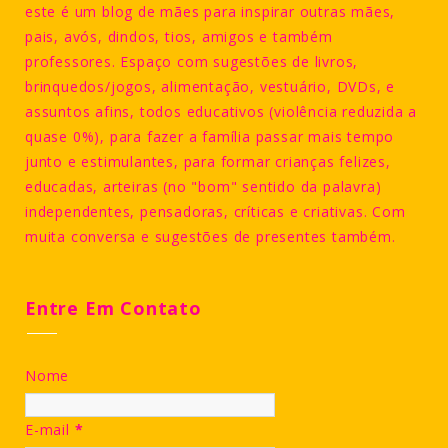
este é um blog de mães para inspirar outras mães,
pais, avós, dindos, tios, amigos e também
professores. Espaço com sugestões de livros,
brinquedos/jogos, alimentação, vestuário, DVDs, e
assuntos afins, todos educativos (violência reduzida a
quase 0%), para fazer a família passar mais tempo
junto e estimulantes, para formar crianças felizes,
educadas, arteiras (no "bom" sentido da palavra)
independentes, pensadoras, críticas e criativas. Com
muita conversa e sugestões de presentes também.
Entre Em Contato
Nome
E-mail
*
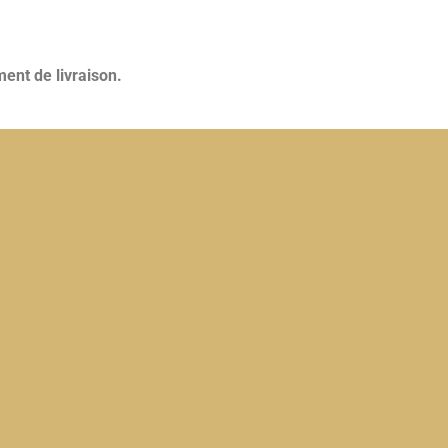
ent de livraison.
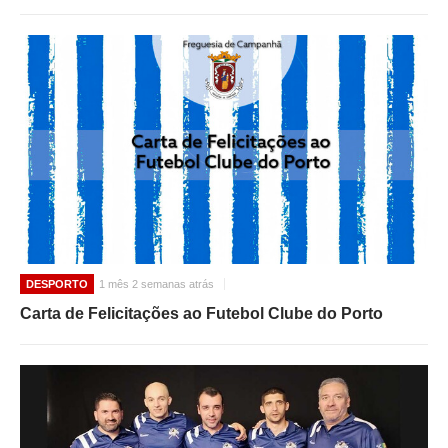
DESPORTO
1 mês 2 semanas atrás
Carta de Felicitações ao Futebol Clube do Porto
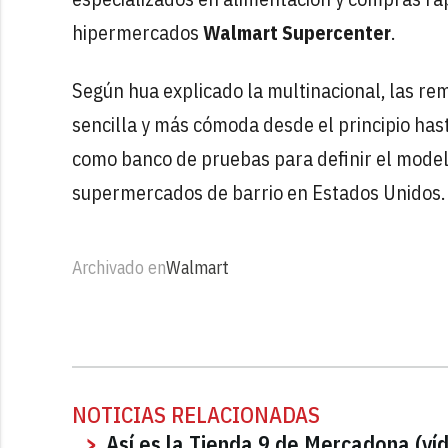
hipermercados
Walmart Supercenter
.
Según hua explicado la multinacional, las r
sencilla y más cómoda desde el principio hast
como banco de pruebas para definir el modelo
supermercados de barrio en Estados Unidos.
Archivado en
Walmart
NOTICIAS RELACIONADAS
Así es la Tienda 9 de Mercadona (v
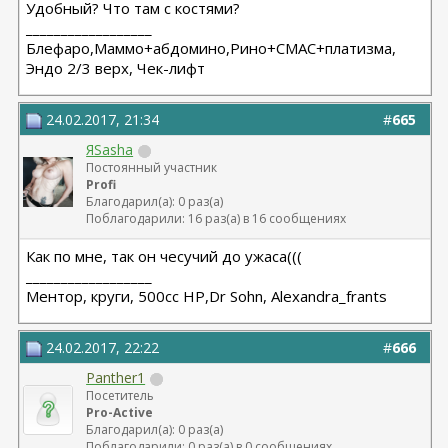
Удобный? Что там с костями?
__________________
Блефаро,Маммо+абдомино,Рино+СМАС+платизма,
Эндо 2/3 верх, Чек-лифт
24.02.2017, 21:34
#
665
ЯSasha
Постоянный участник
Profi
Благодарил(а): 0 раз(а)
Поблагодарили: 16 раз(а) в 16 сообщениях
Как по мне, так он чесучий до ужаса(((
__________________
Ментор, круги, 500сс HP,Dr Sohn, Alexandra_frants
24.02.2017, 22:22
#
666
Panther1
Посетитель
Pro-Active
Благодарил(а): 0 раз(а)
Поблагодарили: 0 раз(а) в 0 сообщениях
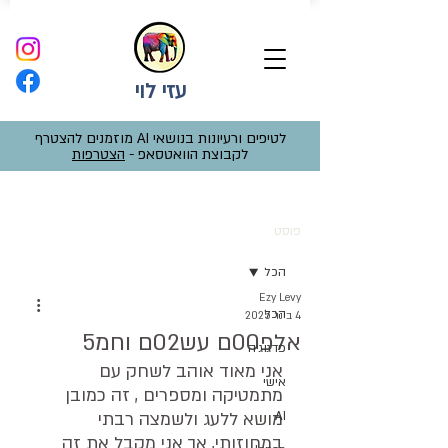
עזי לוי
לטיפים ורעיונות בנושאי AI מוזמנים להצטרף
לקבוצת הוואטסאפ -
הצטרפות
פוסט
הכל
Ezy Levy
הכל
4 בינו׳ 2025
אלפ00ם עש02ם וחמ5
פדגוגיה
אני מאוד אוהב לשחק עם 
אישי
מתמטיקה ומספרים , זה כמובן 
AI
מושא ללעג ולשמצה רבתי 
במחוזותי, אך אני מקבל את זה 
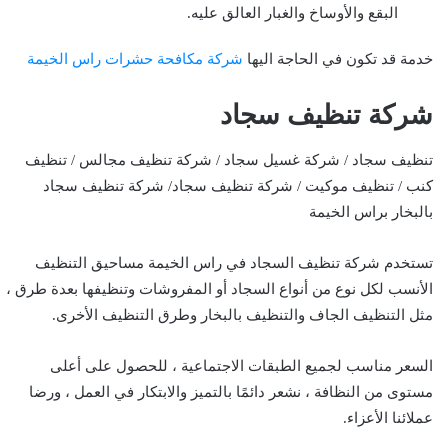
البقع والأوساخ والغبار العالق عليه.
خدمة قد تكون في الحاجة اليها
شركة مكافحة حشرات راس الخيمة
شركة تنظيف سجاد
تنظيف سجاد / شركة غسيل سجاد / شركة تنظيف مجالس / تنظيف
كنب / تنظيف موكيت / شركة تنظيف سجاد/ شركة تنظيف سجاد
بالبخار براس الخيمة
تستخدم شركة تنظيف السجاد في راس الخيمة مساحيق التنظيف
الأنسب لكل نوع من أنواع السجاد أو المفروشات وتنظيفها بعدة طرق ،
مثل التنظيف الجاف والتنظيف بالبخار وطرق التنظيف الأخرى.
السعر مناسب لجميع الطبقات الاجتماعية ، للحصول على أعلى
مستوى من النظافة ، نشعر دائمًا بالتميز والابتكار في العمل ، ورضا
عملائنا الأعزاء.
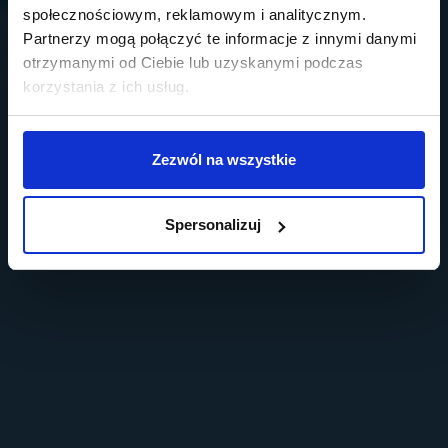
społecznościowym, reklamowym i analitycznym.
Partnerzy mogą połączyć te informacje z innymi danymi
otrzymanymi od Ciebie lub uzyskanymi podczas
korzystania z ich usług.
Zezwól na wszystkie
Spersonalizuj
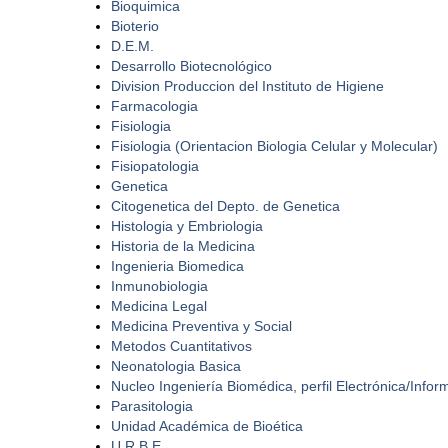
Bioquimica
Bioterio
D.E.M.
Desarrollo Biotecnológico
Division Produccion del Instituto de Higiene
Farmacologia
Fisiologia
Fisiologia (Orientacion Biologia Celular y Molecular)
Fisiopatologia
Genetica
Citogenetica del Depto. de Genetica
Histologia y Embriologia
Historia de la Medicina
Ingenieria Biomedica
Inmunobiologia
Medicina Legal
Medicina Preventiva y Social
Metodos Cuantitativos
Neonatologia Basica
Nucleo Ingeniería Biomédica, perfil Electrónica/Infor
Parasitologia
Unidad Académica de Bioética
U.R.B.E.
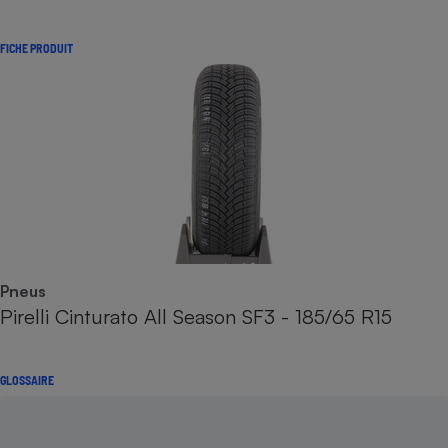
FICHE PRODUIT
Pneus
Pirelli Cinturato All Season SF3 - 185/65 R15
GLOSSAIRE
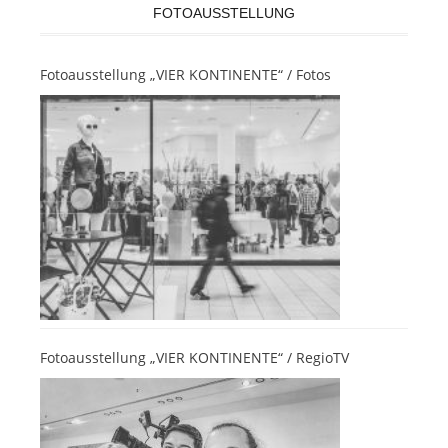
FOTOAUSSTELLUNG
Fotoausstellung „VIER KONTINENTE“ / Fotos
Fotoausstellung „VIER KONTINENTE“ / RegioTV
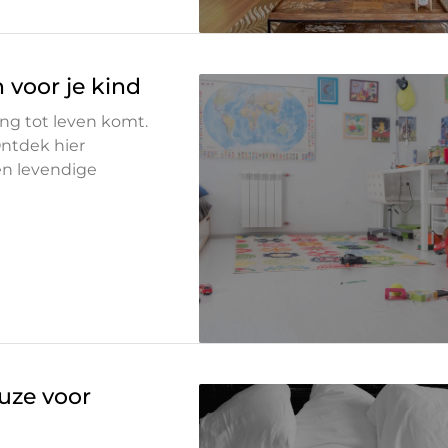
voor je kind
ng tot leven komt.
ntdek hier
en levendige
uze voor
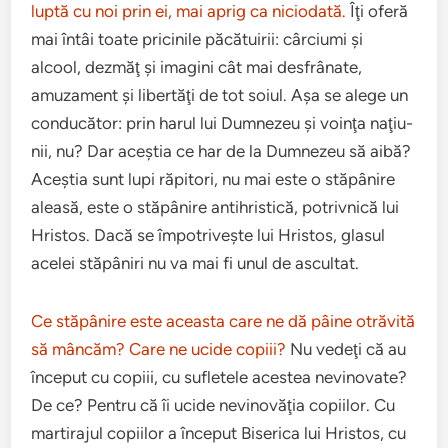
luptă cu noi prin ei, mai aprig ca nicio­dată.
Îţi oferă
mai întâi toate pricinile păcă­tuirii: câr­ci­umi şi
alcool, dez­măţ şi imag­ini cât mai des­frânate,
amuza­ment şi lib­er­tăţi de tot soiul. Aşa se alege un
con­d­u­că­tor: prin harul lui Dum­nezeu şi voinţa naţiu­
nii, nu? Dar aceş­tia ce har de la Dum­nezeu să aibă?
Aceştia sunt lupi răpi­tori, nu mai este o stăpânire
aleasă, este o stăpânire antihris­tică, potrivnică lui
Hris­tos. Dacă se împotriveşte lui Hris­tos, glasul
acelei stăpâniri nu va mai fi unul de ascul­tat.
Ce stăpânire este aceasta care ne dă pâine otrăvită
să mân­căm? Care ne ucide copiii?
Nu vedeţi că au
început cu copiii, cu sufletele aces­tea nevi­no­vate?
De ce? Pen­tru că îi ucide nevi­no­văţia copi­ilor. Cu
mar­ti­ra­jul copi­ilor a început Bis­er­ica lui Hris­tos, cu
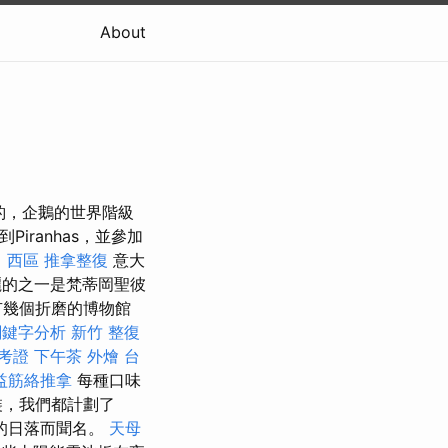
About
海豹，企鵝的世界階級
iranhas，並參加
 西區 推拿整復
意大
的之一是梵蒂岡聖彼
有幾個折磨的博物館
o關鍵字分析
新竹 整復
準考證
下午茶 外燴
台
益筋絡推拿
每種口味
裝，我們都計劃了
的日落而聞名。
天母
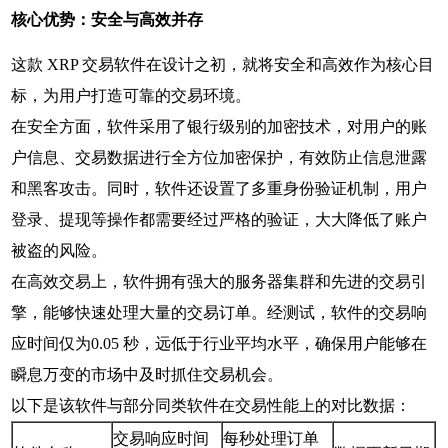
核心优势：安全与高效并存
这款 XRP 交易软件在设计之初，就将安全和高效作为核心目
标，为用户打造可靠的交易环境。
在安全方面，软件采用了银行级别的加密技术，对用户的账
户信息、交易数据进行全方位加密保护，有效防止信息泄露
和黑客攻击。同时，软件还设置了多重身份验证机制，用户
登录、提现等操作都需要经过严格的验证，大大降低了账户
被盗的风险。
在高效交易上，软件拥有强大的服务器集群和先进的交易引
擎，能够快速处理大量的交易订单。经测试，软件的交易响
应时间仅为0.05 秒，远低于行业平均水平，确保用户能够在
瞬息万变的市场中及时抓住交易机会。
以下是该软件与部分同类软件在交易性能上的对比数据：
交易响应时间
每秒处理订单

▶ _What to produce_
I would like the material above returned exactly as it stands, without its pictures.

▶ _The answer_
este é um blog de mães para inspirar outras mães,
pais, avós, dindos, tios, amigos e também
professores. Espaço com sugestões de livros,
brinquedos/jogos, alimentação, vestuário, DVDs, e
assuntos afins, todos educativos (violência reduzida a
quase 0%), para fazer a família passar mais tempo
junto e estimulantes, para formar crianças felizes,
educadas, arteiras (no "bom" sentido da palavra)
independentes, pensadoras, críticas e criativas. Com
muita conversa e sugestões de presentes também.
Entre Em Contato
Nome
E-mail
*
ent de livraison.
DESPORTO
1 mês 2 semanas atrás
Carta de Felicitações ao Futebol Clube do Porto
hipermercados
Walmart Supercenter
.
Según hua explicado la multinacional, las r
sencilla y más cómoda desde el principio hast
como banco de pruebas para definir el modelo
supermercados de barrio en Estados Unidos.
Archivado en
Walmart
NOTICIAS RELACIONADAS
Así es la Tienda 9 de Mercadona (v
Удобный? Что там с костями?
__________________
Блефаро,Маммо+абдомино,Рино+СМАС+платизма,
Эндо 2/3 верх, Чек-лифт
24.02.2017, 21:34
#
665
ЯSasha
Постоянный участник
Profi
Благодарил(а): 0 раз(а)
Поблагодарили: 16 раз(а) в 16 сообщениях
Как по мне, так он чесучий до ужаса(((
__________________
Ментор, круги, 500сс HP,Dr Sohn, Alexandra_frants
24.02.2017, 22:22
#
666
Panther1
Посетитель
Pro-Active
Благодарил(а): 0 раз(а)
Поблагодарили: 0 раз(а) в 0 сообщениях
עזי לוי
לטיפים ורעיונות בנושאי AI מוזמנים להצטרף
לקבוצת הוואטסאפ -
הצטרפות
פוסט
הכל
Ezy Levy
הכל
4 בינו׳ 2025
אלפ00ם עש02ם וחמ5
פדגוגיה
אני מאוד אוהב לשחק עם 
אישי
מתמטיקה ומספרים , זה כמובן 
AI
מושא ללעג ולשמצה רבתי 
במחוזותי, אך אני מקבל את זה 
البقع والأوساخ والغبار العالق عليه.
خدمة قد تكون في الحاجة اليها
شركة مكافحة حشرات راس الخيمة
شركة تنظيف سجاد
تنظيف سجاد / شركة غسيل سجاد / شركة تنظيف مجالس / تنظيف
كنب / تنظيف موكيت / شركة تنظيف سجاد/ شركة تنظيف سجاد
بالبخار براس الخيمة
تستخدم شركة تنظيف السجاد في راس الخيمة مساحيق التنظيف
الأنسب لكل نوع من أنواع السجاد أو المفروشات وتنظيفها بعدة طرق ،
مثل التنظيف الجاف والتنظيف بالبخار وطرق التنظيف الأخرى.
السعر مناسب لجميع الطبقات الاجتماعية ، للحصول على أعلى
مستوى من النظافة ، نشعر دائمًا بالتميز والابتكار في العمل ، ورضا
عملائنا الأعزاء.
społecznościowym, reklamowym i analitycznym.
Partnerzy mogą połączyć te informacje z innymi danymi
otrzymanymi od Ciebie lub uzyskanymi podczas
korzystania z ich usług.
Zezwól na wszystkie
Spersonalizuj
Bioquimica
Bioterio
D.E.M.
Desarrollo Biotecnológico
Division Produccion del Instituto de Higiene
Farmacologia
Fisiologia
Fisiologia (Orientacion Biologia Celular y Molecular)
Fisiopatologia
Genetica
Citogenetica del Depto. de Genetica
Histologia y Embriologia
Historia de la Medicina
Ingenieria Biomedica
Inmunobiologia
Medicina Legal
Medicina Preventiva y Social
Metodos Cuantitativos
Neonatologia Basica
Nucleo Ingeniería Biomédica, perfil Electrónica/Infor
Parasitologia
Unidad Académica de Bioética
U.R.B.E.
FICHE PRODUIT
Pneus
Pirelli Cinturato All Season SF3 - 185/65 R15
GLOSSAIRE
FOTOAUSSTELLUNG
Fotoausstellung „VIER KONTINENTE“ / Fotos
Fotoausstellung „VIER KONTINENTE“ / RegioTV
voor je kind
ng tot leven komt.
ntdek hier
en levendige
uze voor
luptă cu noi prin ei, mai aprig ca nicio­dată.
Îţi oferă
mai întâi toate pricinile păcă­tuirii: câr­ci­umi şi
alcool, dez­măţ şi imag­ini cât mai des­frânate,
amuza­ment şi lib­er­tăţi de tot soiul. Aşa se alege un
con­d­u­că­tor: prin harul lui Dum­nezeu şi voinţa naţiu­
nii, nu? Dar aceş­tia ce har de la Dum­nezeu să aibă?
Aceştia sunt lupi răpi­tori, nu mai este o stăpânire
aleasă, este o stăpânire antihris­tică, potrivnică lui
Hris­tos. Dacă se împotriveşte lui Hris­tos, glasul
acelei stăpâniri nu va mai fi unul de ascul­tat.
Ce stăpânire este aceasta care ne dă pâine otrăvită
să mân­căm? Care ne ucide copiii?
Nu vedeţi că au
început cu copiii, cu sufletele aces­tea nevi­no­vate?
De ce? Pen­tru că îi ucide nevi­no­văţia copi­ilor. Cu
mar­ti­ra­jul copi­ilor a început Bis­er­ica lui Hris­tos, cu
About
海豹，企鵝的世界階級
iranhas，並參加
 西區 推拿整復
意大
的之一是梵蒂岡聖彼
有幾個折磨的博物館
o關鍵字分析
新竹 整復
準考證
下午茶 外燴
台
益筋絡推拿
每種口味
裝，我們都計劃了
的日落而聞名。
天母
核心优势：安全与高效并存
这款 XRP 交易软件在设计之初，就将安全和高效作为核心目
标，为用户打造可靠的交易环境。
在安全方面，软件采用了银行级别的加密技术，对用户的账
户信息、交易数据进行全方位加密保护，有效防止信息泄露
和黑客攻击。同时，软件还设置了多重身份验证机制，用户
登录、提现等操作都需要经过严格的验证，大大降低了账户
被盗的风险。
在高效交易上，软件拥有强大的服务器集群和先进的交易引
擎，能够快速处理大量的交易订单。经测试，软件的交易响
应时间仅为0.05 秒，远低于行业平均水平，确保用户能够在
瞬息万变的市场中及时抓住交易机会。
以下是该软件与部分同类软件在交易性能上的对比数据：
交易响应时间
每秒处理订单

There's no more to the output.